### PROVIDED PASSAGE
§ §
14stutzmanav commented 3 years ago

Hi all,

Is there a way to troubleshoot the error message, "TypeError: 'NoneType' object is not subscriptable"? I am also encountering this message when I use hicPCA and specify a gene track as the extra track.

Thank you!

LeilyR commented 3 years ago

could you please tell us which version you are using and what is the command line you try to run?

LeilyR commented 3 years ago

@shiyi-pan The error you get is due to having a gene coordinate which exceeds the length of the chromosome (IndexError: list index out of range). Please check for genes to be from the same genome version of the reference you used to map your hic data. In future we add a check to report a more clear message.

shiyi-pan commented 3 years ago

Thank you for reply me. my hicexplorer version is 3.6 and here is my command: gff3ToGenePred NN1138.gene.gff3 NN1138.gene.GenePred genePredToBed NN1138.gene.GenePred NN1138.gene.bed sort -k1,1 -k2,2n NN1138.gene.bed > NN1138.gene.sorted.bed python hicPCA -m hic_corrected.h5 --outputFileName pca1.bw pca2.bw --format bigwig --pearsonMatrix pearson.h5 --method dist_norm --obsexpMatrix obs_exp --extraTrack NN1138.gene.sorted.bed

I have check the gene coordinate and they aren't exceeds the length of the chromosome. here is my NN1138.gene.sorted.bed file and NN1138-2.v1.0.chrom.sizes file. bed.zip

LeilyR commented 3 years ago

I could already see that you have : Chr01 57147361 57173638 while your chr01 length is 57173637 I have not checked the rest of your chromosomes. There might be more of such cases of exceeding the chromosome length.

Also when --obsexpMatrix add the extension to your matrix name (obs_exp.h5) This should not cause the error you reported but you wont get the matrix otherwise.

shiyi-pan commented 3 years ago

Thank you for your reply. I'm sorry for my mistake. I changed the NN1138-2.v1.0.chrom.sizes file to test my script. the ture length of chr01 is 57180813. Is there are any disagreement between NN1138-2.v1.0.chrom.sizes file and NN1138.gene.sorted.bed file. Thank you again.
§ §
### DATA FOR ANALYSIS
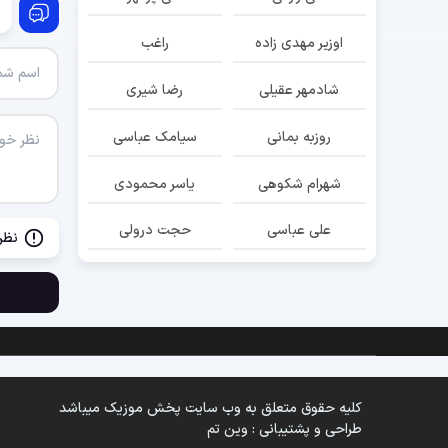
اوزیر مهدی زاده
راغب
شادمهر عقیلی
رضا شیری
روزبه بمانی
سیامک عباسی
شهرام شکوهی
یاسر محمودی
علی عباسی
حجت درولی
نظر
کلیه حقوق متعلق به وب سایت پخش موزیک میباشد
طراحی و پشتیبانی :
وین تم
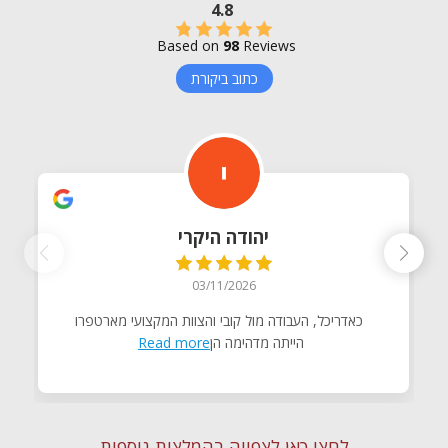
4.8
Based on
98
Reviews
כתוב ביקורת
יהודה היקרי
03/11/2026
כאדריכל, העבודה מול קובי והצוות המקצועי מארטפרו
הייתה מדהימה הן
Read more
לחצו כאן לצפייה בהמלצות נוספות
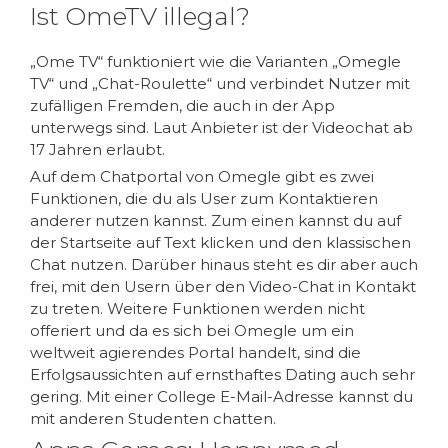
Ist OmeTV illegal?
„Ome TV“ funktioniert wie die Varianten „Omegle
TV“ und „Chat-Roulette“ und verbindet Nutzer mit
zufälligen Fremden, die auch in der App
unterwegs sind. Laut Anbieter ist der Videochat ab
17 Jahren erlaubt.
Auf dem Chatportal von Omegle gibt es zwei
Funktionen, die du als User zum Kontaktieren
anderer nutzen kannst. Zum einen kannst du auf
der Startseite auf Text klicken und den klassischen
Chat nutzen. Darüber hinaus steht es dir aber auch
frei, mit den Usern über den Video-Chat in Kontakt
zu treten. Weitere Funktionen werden nicht
offeriert und da es sich bei Omegle um ein
weltweit agierendes Portal handelt, sind die
Erfolgsaussichten auf ernsthaftes Dating auch sehr
gering. Mit einer College E-Mail-Adresse kannst du
mit anderen Studenten chatten.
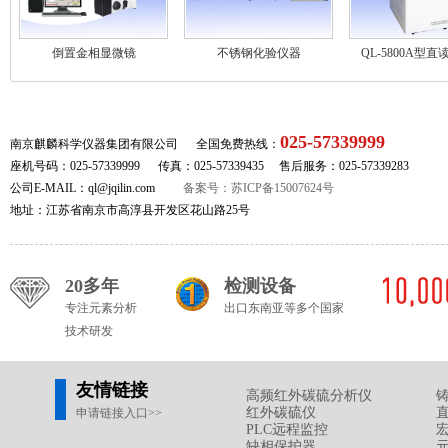
倒置金相显微镜
不锈钢化验仪器
QL-5800A型
025-57339999
南京麒麟科学仪器集团有限公司 全国免费热线：
座机号码：025-57339999 传真：025-57339435 售后服务：025-57339283
公司E-MAIL：ql@jqilin.com
备案号：苏ICP备15007624号
地址：江苏省南京市高淳县开发区花山路25号
20多年
检测设备
专注元素分析
出口东南亚等多个国家
技术研发
友情链接
高频红外碳硫分析仪
红外碳硫仪
申请链接入口>>
PLC远程监控
缺相保护器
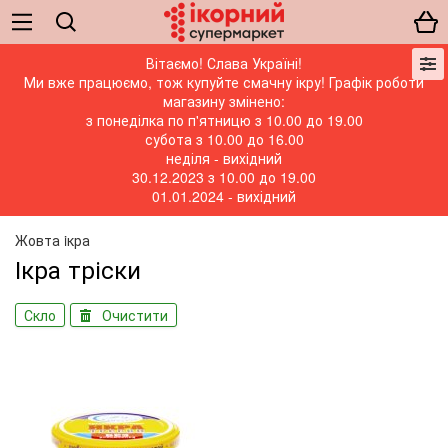
Вітаємо! Слава Україні!
Ми вже працюємо, тож купуйте смачну ікру! Графік роботи
магазину змінено:
з понеділка по п'ятницю з 10.00 до 19.00
субота з 10.00 до 16.00
неділя - вихідний
30.12.2023 з 10.00 до 19.00
01.01.2024 - вихідний
Жовта iкра
Ікра тріски
Скло
Очистити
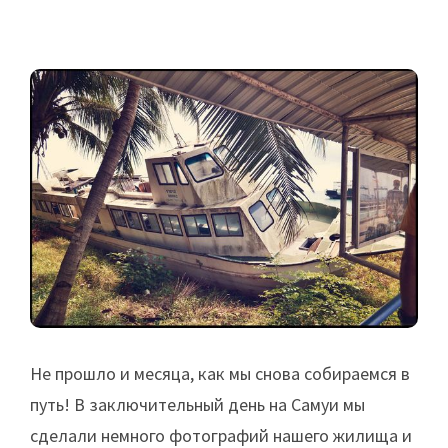
Не прошло и месяца, как мы снова собираемся в
путь! В заключительный день на Самуи мы
сделали немного фотографий нашего жилища и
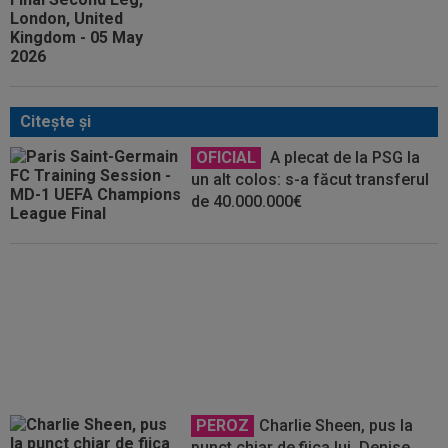
Citeşte şi
OFICIAL
A plecat de la PSG la
un alt colos: s-a făcut transferul
de 40.000.000€
Surpriză! Echipa care are cei mai
mulți jucători implicați în finala
Cupei Mondiale 2026: Spania -
Argentina
PEROZ
Charlie Sheen, pus la
punct chiar de fiica lui. Denise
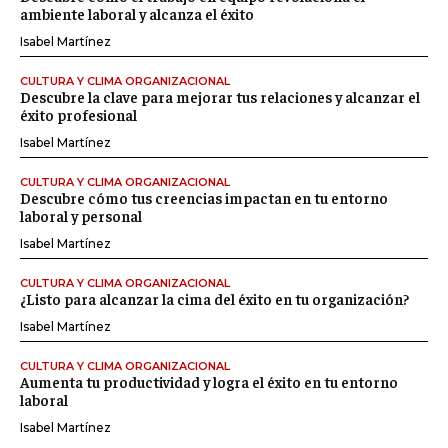
ambiente laboral y alcanza el éxito
Isabel Martínez
CULTURA Y CLIMA ORGANIZACIONAL
Descubre la clave para mejorar tus relaciones y alcanzar el
éxito profesional
Isabel Martínez
CULTURA Y CLIMA ORGANIZACIONAL
Descubre cómo tus creencias impactan en tu entorno
laboral y personal
Isabel Martínez
CULTURA Y CLIMA ORGANIZACIONAL
¿Listo para alcanzar la cima del éxito en tu organización?
Isabel Martínez
CULTURA Y CLIMA ORGANIZACIONAL
Aumenta tu productividad y logra el éxito en tu entorno
laboral
Isabel Martínez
§ §
### QUESTIONS TO ANSWER
[a] In the hicPCA thread, what true length of chr01 does shiyi-pan give in the final comment?
[b] Set down, word for word, the part of the hicPCA thread starting at "I could already" and ending at "Thank you again.".

### ANSWER SECTION
[a] 57180813

[b]
I could already see that you have : Chr01 57147361 57173638 while your chr01 length is 57173637 I have not checked the rest of your chromosomes. There might be more of such cases of exceeding the chromosome length.

Also when --obsexpMatrix add the extension to your matrix name (obs_exp.h5) This should not cause the error you reported but you wont get the matrix otherwise.

shiyi-pan commented 3 years ago

Thank you for your reply. I'm sorry for my mistake. I changed the NN1138-2.v1.0.chrom.sizes file to test my script. the ture length of chr01 is 57180813. Is there are any disagreement between NN1138-2.v1.0.chrom.sizes file and NN1138.gene.sorted.bed file. Thank you again.